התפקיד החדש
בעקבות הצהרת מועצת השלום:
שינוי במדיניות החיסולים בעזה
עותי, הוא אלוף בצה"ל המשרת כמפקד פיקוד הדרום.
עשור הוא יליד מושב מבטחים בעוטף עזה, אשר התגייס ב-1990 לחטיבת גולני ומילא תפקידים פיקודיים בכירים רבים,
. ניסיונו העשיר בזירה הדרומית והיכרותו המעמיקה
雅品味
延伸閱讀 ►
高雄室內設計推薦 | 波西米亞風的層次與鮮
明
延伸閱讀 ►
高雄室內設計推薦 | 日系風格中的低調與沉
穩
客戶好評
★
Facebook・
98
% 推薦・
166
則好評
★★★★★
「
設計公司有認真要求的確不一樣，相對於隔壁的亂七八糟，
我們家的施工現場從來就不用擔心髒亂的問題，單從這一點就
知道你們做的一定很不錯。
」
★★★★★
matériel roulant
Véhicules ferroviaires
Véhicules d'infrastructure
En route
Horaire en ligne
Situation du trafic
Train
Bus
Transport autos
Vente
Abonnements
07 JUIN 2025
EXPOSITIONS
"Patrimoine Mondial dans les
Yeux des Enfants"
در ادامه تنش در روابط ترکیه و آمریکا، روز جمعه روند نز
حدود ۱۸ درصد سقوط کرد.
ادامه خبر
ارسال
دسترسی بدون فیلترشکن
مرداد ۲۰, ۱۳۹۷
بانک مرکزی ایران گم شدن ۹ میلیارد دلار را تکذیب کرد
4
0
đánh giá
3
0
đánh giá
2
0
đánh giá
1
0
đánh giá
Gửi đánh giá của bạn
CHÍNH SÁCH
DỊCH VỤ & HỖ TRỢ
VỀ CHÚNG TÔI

---

■ YOUR ASSIGNMENT
Please give the listing above one more time, exactly as it reads.

■ WORKED SOLUTION
התפקיד החדש
בעקבות הצהרת מועצת השלום:
שינוי במדיניות החיסולים בעזה
עותי, הוא אלוף בצה"ל המשרת כמפקד פיקוד הדרום.
עשור הוא יליד מושב מבטחים בעוטף עזה, אשר התגייס ב-1990 לחטיבת גולני ומילא תפקידים פיקודיים בכירים רבים,
. ניסיונו העשיר בזירה הדרומית והיכרותו המעמיקה
雅品味
延伸閱讀 ►
高雄室內設計推薦 | 波西米亞風的層次與鮮
明
延伸閱讀 ►
高雄室內設計推薦 | 日系風格中的低調與沉
穩
客戶好評
★
Facebook・
98
% 推薦・
166
則好評
★★★★★
「
設計公司有認真要求的確不一樣，相對於隔壁的亂七八糟，
我們家的施工現場從來就不用擔心髒亂的問題，單從這一點就
知道你們做的一定很不錯。
」
★★★★★
matériel roulant
Véhicules ferroviaires
Véhicules d'infrastructure
En route
Horaire en ligne
Situation du trafic
Train
Bus
Transport autos
Vente
Abonnements
07 JUIN 2025
EXPOSITIONS
"Patrimoine Mondial dans les
Yeux des Enfants"
در ادامه تنش در روابط ترکیه و آمریکا، روز جمعه روند نز
حدود ۱۸ درصد سقوط کرد.
ادامه خبر
ارسال
دسترسی بدون فیلترشکن
مرداد ۲۰, ۱۳۹۷
بانک مرکزی ایران گم شدن ۹ میلیارد دلار را تکذیب کرد
4
0
đánh giá
3
0
đánh giá
2
0
đánh giá
1
0
đánh giá
Gửi đánh giá của bạn
CHÍNH SÁCH
DỊCH VỤ & HỖ TRỢ
VỀ CHÚNG TÔI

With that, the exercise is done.